With proper care, it is possible to significantly reduce the risk of your puppies getting intestinal parasites. That, in combination with preventative medication, will almost surely prevent your puppy from having stool issues. Here are some tools and tips that we adhere to at Blue Bayou Frenchies to assist in the prevention or treatment of parasites, including but not limited to hookworm, tapeworm, roundworm, whipworm, coccidia, and giardia.

  1. Feed a high-quality diet: Feed your puppy a high-quality diet that is appropriate for their age and size. This can help boost their immune system and make them less susceptible to worms. We feed our puppies a mixture of Purina Pro Plan Puppy & Kirkland Signature Puppy Formula.

  2. Deworm regularly: Have your puppy dewormed regularly. Puppies can get worms from their mother before or after birth and during nursing. We deworm our puppies with Pyrantel Pamoate at 2 and 4 weeks old. Pyrantel is more palatable and easier on the gut than most other dewormers, which is why we use it in the first month of life. This dewormer should be given at 0.1cc/lb. We recommend a 3-day preventative treatment. At 6 and 8 weeks old, we use Safeguard (fenbendazole). The liquid does NOT taste good, and it can be a struggle to get your pup to take the entire dose. For this, we recommend using the Safeguard granules that can be sprinkled into their regular meal or mixed into a treat like a tablespoon of peanut butter or cream cheese.

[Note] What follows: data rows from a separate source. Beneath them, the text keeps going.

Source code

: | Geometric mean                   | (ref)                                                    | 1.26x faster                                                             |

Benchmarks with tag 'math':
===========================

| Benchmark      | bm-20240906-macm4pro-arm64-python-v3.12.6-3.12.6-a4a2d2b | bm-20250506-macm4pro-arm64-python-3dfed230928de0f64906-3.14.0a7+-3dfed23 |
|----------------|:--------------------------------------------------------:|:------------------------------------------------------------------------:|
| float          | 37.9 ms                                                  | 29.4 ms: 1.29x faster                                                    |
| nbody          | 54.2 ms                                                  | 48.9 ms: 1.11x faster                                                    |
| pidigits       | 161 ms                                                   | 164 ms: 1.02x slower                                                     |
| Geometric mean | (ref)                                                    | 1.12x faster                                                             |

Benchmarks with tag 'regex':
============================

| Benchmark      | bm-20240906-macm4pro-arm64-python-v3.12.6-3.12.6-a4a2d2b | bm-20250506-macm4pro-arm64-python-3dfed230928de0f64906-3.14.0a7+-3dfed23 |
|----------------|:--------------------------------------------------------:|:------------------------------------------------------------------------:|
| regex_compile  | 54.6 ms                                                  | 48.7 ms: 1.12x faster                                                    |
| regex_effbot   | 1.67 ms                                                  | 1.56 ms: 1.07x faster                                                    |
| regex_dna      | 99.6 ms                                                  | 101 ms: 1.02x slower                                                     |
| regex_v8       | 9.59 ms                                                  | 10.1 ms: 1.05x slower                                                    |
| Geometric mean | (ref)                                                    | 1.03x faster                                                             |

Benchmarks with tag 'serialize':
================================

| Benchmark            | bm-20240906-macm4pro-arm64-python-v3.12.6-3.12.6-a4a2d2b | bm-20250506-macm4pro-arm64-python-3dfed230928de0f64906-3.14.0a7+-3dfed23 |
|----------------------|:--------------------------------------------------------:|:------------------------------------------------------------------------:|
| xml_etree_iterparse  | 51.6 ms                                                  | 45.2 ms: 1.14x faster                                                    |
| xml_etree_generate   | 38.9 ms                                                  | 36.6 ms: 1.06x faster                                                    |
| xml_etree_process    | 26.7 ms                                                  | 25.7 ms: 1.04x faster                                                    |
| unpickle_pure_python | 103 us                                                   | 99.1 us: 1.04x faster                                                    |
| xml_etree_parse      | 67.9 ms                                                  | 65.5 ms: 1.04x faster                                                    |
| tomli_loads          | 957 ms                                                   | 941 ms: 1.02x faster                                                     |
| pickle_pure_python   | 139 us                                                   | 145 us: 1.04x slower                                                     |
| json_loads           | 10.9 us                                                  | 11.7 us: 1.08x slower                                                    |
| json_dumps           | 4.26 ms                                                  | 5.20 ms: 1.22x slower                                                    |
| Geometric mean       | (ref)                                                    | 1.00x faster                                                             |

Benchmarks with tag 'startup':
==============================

  3. Prevent external parasites: Prevent external parasites such as fleas and ticks, which can also carry worms and infect your puppy. This can be done with a monthly preventative such as Simparica Trio. Simparica Trio is used on all of our dogs and puppies after they reach 8 weeks old. Simparica Trio protects against heartworm, most intestinal worms, fleas, and ticks with 1 chewable treat.

  4. Keep an eye on symptoms: Be aware of the common symptoms of worms in puppies, such as diarrhea, bloating, bloody stool, vomiting, and weight loss. If you notice any of these symptoms, take your puppy to the vet for a check-up. Depending on the type of parasite and the severity, you may also be able to see live worms in their stool.

  5. Clean your water dishes EVERY DAY. It is imperative to clean and sanitize your water bowls daily. This is even more pertinent if your pup has a water bowl that stays outside. What will happen if you leave the bowls outside and do not wash them is that other critters, such as rats, mice, birds, insects, squirrels, etc., will use that same water dish when you aren't looking! And there is a GOOD chance that those critters have parasites that you do NOT want. Giardia is the main concern here. Giardia is a terrible little parasite that chops away at your puppy's intestinal lining, which causes abdominal swelling and bloody diarrhea. While it is possible to diagnose on a home microscope for those that know what they are looking for, it is very likely that your vet will want to send the fecal sample off to a lab for confirmation. If found, the treatment for giardia is metronidazole or safeguard, or a combination of the 2. Always consult with your vet for the appropriate medication and dosage for your pet's needs.

  6. Sanitize everything EVERY DAY. We use Wysiwash disinfectant to clean and sanitize our entire yard, rocks, concrete, playpens, toys, and grass. EVERYTHING gets sanitized. Luckily this formula is safe on grass and most plants, so it is okay to spray away! This product is safe on the paws, although we do a rinse-off before letting the dogs play. In just 1 minute of contact/saturation, this cleaner will disinfect 99.999% of bacteria.

It's important to note that puppies should be dewormed on a schedule recommended by a veterinarian, as puppies have different needs than adult dogs and may require more frequent deworming.